### PASSAGE TO READ
I have a band I'm working with where I've ran into that before and then after they've learned to be a little more loose on those kind of details about the perfect anything, whether it's a riff or mix or drum fill or whatever, it's like just let it go for a second. Can we just hear the song? And then I was able to point out, see this chorus needs help on the vocal and this needs weird. It's like you copy and paste this, it's weird. It's like you guys got to look at the bigger picture here. We can look at details all day long. That's easy stuff. I mean, hell, I literally named drop URM. I'm like, we have a whole program that teaches you how to look at the details, but what your guys' problem is right now is your overall song. Let's get a good song then we can worry about details.

Speaker 1 (01:02:22):

Details don't even fucking matter if you don't have that.

Speaker 2 (01:02:26):

No, not at all. And being in my position in the recent years, I've worked with a lot of local bands or unsigned regional bands, whatever you want to call it. I have had lots of clients that have come through with material that's like, yeah, we got 10 songs. And I'm like, cool, send me the demos and they send it over and two have half vocals. I'm like, you don't have any songs. In the past. They would come in and I'd be like, I'm in the dumpster already. I would just be screwed from the day we start like, alright, I've started. Now I'm committed to having to help them get their songs done. Now I've catch that way beforehand. I'm like, I need to hear vocals. I need to hear a freaking top line. I don't care if you think it sucks, I need to hear your first attempt at it.

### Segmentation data
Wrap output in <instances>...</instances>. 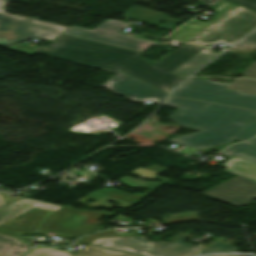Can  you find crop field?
Here are the masks:
<instances>
[{"instance_id": "obj_1", "label": "crop field", "mask_w": 256, "mask_h": 256, "mask_svg": "<svg viewBox=\"0 0 256 256\" xmlns=\"http://www.w3.org/2000/svg\"><path fill=\"white\" fill-rule=\"evenodd\" d=\"M55 47L16 45L6 49L32 56L35 53L117 73L123 70L165 92L183 79L170 72L204 47L184 43L156 65L138 57L141 53L61 34Z\"/></svg>"}, {"instance_id": "obj_2", "label": "crop field", "mask_w": 256, "mask_h": 256, "mask_svg": "<svg viewBox=\"0 0 256 256\" xmlns=\"http://www.w3.org/2000/svg\"><path fill=\"white\" fill-rule=\"evenodd\" d=\"M165 105L178 108L169 120L200 130L170 141L198 149L236 140L231 136L256 115L254 111L172 96Z\"/></svg>"}, {"instance_id": "obj_3", "label": "crop field", "mask_w": 256, "mask_h": 256, "mask_svg": "<svg viewBox=\"0 0 256 256\" xmlns=\"http://www.w3.org/2000/svg\"><path fill=\"white\" fill-rule=\"evenodd\" d=\"M48 211L50 213L39 229L63 232L74 236L102 230L97 220L103 215L114 216L117 214L105 211H81L68 206L44 203L1 224L0 233L25 240L19 235L34 232Z\"/></svg>"}, {"instance_id": "obj_4", "label": "crop field", "mask_w": 256, "mask_h": 256, "mask_svg": "<svg viewBox=\"0 0 256 256\" xmlns=\"http://www.w3.org/2000/svg\"><path fill=\"white\" fill-rule=\"evenodd\" d=\"M188 236L180 234L172 243H154L144 236L99 238L90 245L139 256H190L196 254L199 245L184 244Z\"/></svg>"}, {"instance_id": "obj_5", "label": "crop field", "mask_w": 256, "mask_h": 256, "mask_svg": "<svg viewBox=\"0 0 256 256\" xmlns=\"http://www.w3.org/2000/svg\"><path fill=\"white\" fill-rule=\"evenodd\" d=\"M227 86L224 83L190 78L171 95L256 110V95L227 90Z\"/></svg>"}, {"instance_id": "obj_6", "label": "crop field", "mask_w": 256, "mask_h": 256, "mask_svg": "<svg viewBox=\"0 0 256 256\" xmlns=\"http://www.w3.org/2000/svg\"><path fill=\"white\" fill-rule=\"evenodd\" d=\"M255 27L256 13L236 6L189 42L210 44L221 41L233 44Z\"/></svg>"}, {"instance_id": "obj_7", "label": "crop field", "mask_w": 256, "mask_h": 256, "mask_svg": "<svg viewBox=\"0 0 256 256\" xmlns=\"http://www.w3.org/2000/svg\"><path fill=\"white\" fill-rule=\"evenodd\" d=\"M6 0H0V45L9 46L34 37L51 40L67 27L4 14Z\"/></svg>"}, {"instance_id": "obj_8", "label": "crop field", "mask_w": 256, "mask_h": 256, "mask_svg": "<svg viewBox=\"0 0 256 256\" xmlns=\"http://www.w3.org/2000/svg\"><path fill=\"white\" fill-rule=\"evenodd\" d=\"M129 25L130 24L116 20H106L94 30L71 26L63 33L140 52L145 51L155 43L140 38L119 34Z\"/></svg>"}, {"instance_id": "obj_9", "label": "crop field", "mask_w": 256, "mask_h": 256, "mask_svg": "<svg viewBox=\"0 0 256 256\" xmlns=\"http://www.w3.org/2000/svg\"><path fill=\"white\" fill-rule=\"evenodd\" d=\"M102 87L130 100L145 102L151 100L159 101L167 94L122 72L119 71L115 76L108 80Z\"/></svg>"}, {"instance_id": "obj_10", "label": "crop field", "mask_w": 256, "mask_h": 256, "mask_svg": "<svg viewBox=\"0 0 256 256\" xmlns=\"http://www.w3.org/2000/svg\"><path fill=\"white\" fill-rule=\"evenodd\" d=\"M203 194L235 206H243L256 199V182L237 175Z\"/></svg>"}, {"instance_id": "obj_11", "label": "crop field", "mask_w": 256, "mask_h": 256, "mask_svg": "<svg viewBox=\"0 0 256 256\" xmlns=\"http://www.w3.org/2000/svg\"><path fill=\"white\" fill-rule=\"evenodd\" d=\"M125 18H132L147 24H151L157 27L170 29V30H173L183 22L181 20L176 21L174 19H171L167 15L153 12V11L136 7V6L132 7L131 9L125 12ZM162 20L167 23L164 25L158 24Z\"/></svg>"}, {"instance_id": "obj_12", "label": "crop field", "mask_w": 256, "mask_h": 256, "mask_svg": "<svg viewBox=\"0 0 256 256\" xmlns=\"http://www.w3.org/2000/svg\"><path fill=\"white\" fill-rule=\"evenodd\" d=\"M217 55V53L212 52V48L206 47L198 54L190 58L188 61L180 65L174 71H172V73L184 79Z\"/></svg>"}, {"instance_id": "obj_13", "label": "crop field", "mask_w": 256, "mask_h": 256, "mask_svg": "<svg viewBox=\"0 0 256 256\" xmlns=\"http://www.w3.org/2000/svg\"><path fill=\"white\" fill-rule=\"evenodd\" d=\"M44 202L22 197L0 208V223L17 216Z\"/></svg>"}, {"instance_id": "obj_14", "label": "crop field", "mask_w": 256, "mask_h": 256, "mask_svg": "<svg viewBox=\"0 0 256 256\" xmlns=\"http://www.w3.org/2000/svg\"><path fill=\"white\" fill-rule=\"evenodd\" d=\"M30 246L28 243L0 234V256H22Z\"/></svg>"}, {"instance_id": "obj_15", "label": "crop field", "mask_w": 256, "mask_h": 256, "mask_svg": "<svg viewBox=\"0 0 256 256\" xmlns=\"http://www.w3.org/2000/svg\"><path fill=\"white\" fill-rule=\"evenodd\" d=\"M222 165L225 166L228 171L256 180L255 163L234 156Z\"/></svg>"}, {"instance_id": "obj_16", "label": "crop field", "mask_w": 256, "mask_h": 256, "mask_svg": "<svg viewBox=\"0 0 256 256\" xmlns=\"http://www.w3.org/2000/svg\"><path fill=\"white\" fill-rule=\"evenodd\" d=\"M221 154L230 157L236 155L240 158L256 163V138L246 143L236 144L221 152Z\"/></svg>"}, {"instance_id": "obj_17", "label": "crop field", "mask_w": 256, "mask_h": 256, "mask_svg": "<svg viewBox=\"0 0 256 256\" xmlns=\"http://www.w3.org/2000/svg\"><path fill=\"white\" fill-rule=\"evenodd\" d=\"M228 89L256 94V80L252 79H235Z\"/></svg>"}, {"instance_id": "obj_18", "label": "crop field", "mask_w": 256, "mask_h": 256, "mask_svg": "<svg viewBox=\"0 0 256 256\" xmlns=\"http://www.w3.org/2000/svg\"><path fill=\"white\" fill-rule=\"evenodd\" d=\"M75 256H134V255L91 247L87 245L86 248H84L81 252L77 253Z\"/></svg>"}, {"instance_id": "obj_19", "label": "crop field", "mask_w": 256, "mask_h": 256, "mask_svg": "<svg viewBox=\"0 0 256 256\" xmlns=\"http://www.w3.org/2000/svg\"><path fill=\"white\" fill-rule=\"evenodd\" d=\"M256 135V117H254L248 124H246L239 132H237L234 138L245 141Z\"/></svg>"}, {"instance_id": "obj_20", "label": "crop field", "mask_w": 256, "mask_h": 256, "mask_svg": "<svg viewBox=\"0 0 256 256\" xmlns=\"http://www.w3.org/2000/svg\"><path fill=\"white\" fill-rule=\"evenodd\" d=\"M221 251H237V248L236 246H231L230 243L224 242H210L209 246H202L201 248V253Z\"/></svg>"}, {"instance_id": "obj_21", "label": "crop field", "mask_w": 256, "mask_h": 256, "mask_svg": "<svg viewBox=\"0 0 256 256\" xmlns=\"http://www.w3.org/2000/svg\"><path fill=\"white\" fill-rule=\"evenodd\" d=\"M135 235H139V234H135V233H116L113 229H110V230L101 231V232L95 233L93 235L87 236L83 240H81L80 242L89 244L90 242H92L94 239H96L98 237L135 236Z\"/></svg>"}, {"instance_id": "obj_22", "label": "crop field", "mask_w": 256, "mask_h": 256, "mask_svg": "<svg viewBox=\"0 0 256 256\" xmlns=\"http://www.w3.org/2000/svg\"><path fill=\"white\" fill-rule=\"evenodd\" d=\"M26 256H73V255L60 250L48 248V247H40L38 249L32 250Z\"/></svg>"}, {"instance_id": "obj_23", "label": "crop field", "mask_w": 256, "mask_h": 256, "mask_svg": "<svg viewBox=\"0 0 256 256\" xmlns=\"http://www.w3.org/2000/svg\"><path fill=\"white\" fill-rule=\"evenodd\" d=\"M251 48H246V47ZM238 49H256V30L233 46Z\"/></svg>"}, {"instance_id": "obj_24", "label": "crop field", "mask_w": 256, "mask_h": 256, "mask_svg": "<svg viewBox=\"0 0 256 256\" xmlns=\"http://www.w3.org/2000/svg\"><path fill=\"white\" fill-rule=\"evenodd\" d=\"M244 7L250 8L256 11V0H230Z\"/></svg>"}, {"instance_id": "obj_25", "label": "crop field", "mask_w": 256, "mask_h": 256, "mask_svg": "<svg viewBox=\"0 0 256 256\" xmlns=\"http://www.w3.org/2000/svg\"><path fill=\"white\" fill-rule=\"evenodd\" d=\"M243 76L256 78V61L252 63L244 72Z\"/></svg>"}, {"instance_id": "obj_26", "label": "crop field", "mask_w": 256, "mask_h": 256, "mask_svg": "<svg viewBox=\"0 0 256 256\" xmlns=\"http://www.w3.org/2000/svg\"><path fill=\"white\" fill-rule=\"evenodd\" d=\"M200 1H202L203 3H205V4L209 5L210 7H212L213 5H215L216 3H218L221 0H200Z\"/></svg>"}, {"instance_id": "obj_27", "label": "crop field", "mask_w": 256, "mask_h": 256, "mask_svg": "<svg viewBox=\"0 0 256 256\" xmlns=\"http://www.w3.org/2000/svg\"><path fill=\"white\" fill-rule=\"evenodd\" d=\"M5 204H7V203L5 202V200L3 199L2 195L0 194V206H3Z\"/></svg>"}, {"instance_id": "obj_28", "label": "crop field", "mask_w": 256, "mask_h": 256, "mask_svg": "<svg viewBox=\"0 0 256 256\" xmlns=\"http://www.w3.org/2000/svg\"><path fill=\"white\" fill-rule=\"evenodd\" d=\"M212 256H242V255H212Z\"/></svg>"}]
</instances>
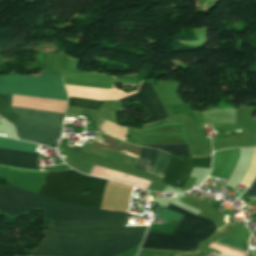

### WHAT IS ASKED
1 – Duplicate the part of the transcript from "I have a band" to "don't have that.".
2 – In the transcript, how many songs do the clients say they have when they first come through?
3 – Resume the podcast transcript on music production from where it stops.
The records come from a separate source.

### RESPONSES BY TASK
1 –
I have a band I'm working with where I've ran into that before and then after they've learned to be a little more loose on those kind of details about the perfect anything, whether it's a riff or mix or drum fill or whatever, it's like just let it go for a second. Can we just hear the song? And then I was able to point out, see this chorus needs help on the vocal and this needs weird. It's like you copy and paste this, it's weird. It's like you guys got to look at the bigger picture here. We can look at details all day long. That's easy stuff. I mean, hell, I literally named drop URM. I'm like, we have a whole program that teaches you how to look at the details, but what your guys' problem is right now is your overall song. Let's get a good song then we can worry about details.

Speaker 1 (01:02:22):

Details don't even fucking matter if you don't have that.

2 – They say they have 10 songs.

3 –
(01:03:11):

If I hear nothing, I can't help. If I hear something, I can at least help you. I can guide you or I can co-write with you, but I need your starting point. First of the song for everything, including vocals and they get, so these more amateur bands, I do work with a lot of 'em. They get so scared to try to commit to anything, and I'm not great with lyrics, but I'm pretty good at melody and cadence for vocals personally as a writer. So I can help them. I say, bring me some lyrics. Just bring me journal, write some journal notes or whatever you're thinking and I'll at least give you some idea. It's basically riff writing. Just write a good freaking vocal riff and then put your lyrics to it in the most crude way. That's like the crude approach if you're working with someone that has nothing.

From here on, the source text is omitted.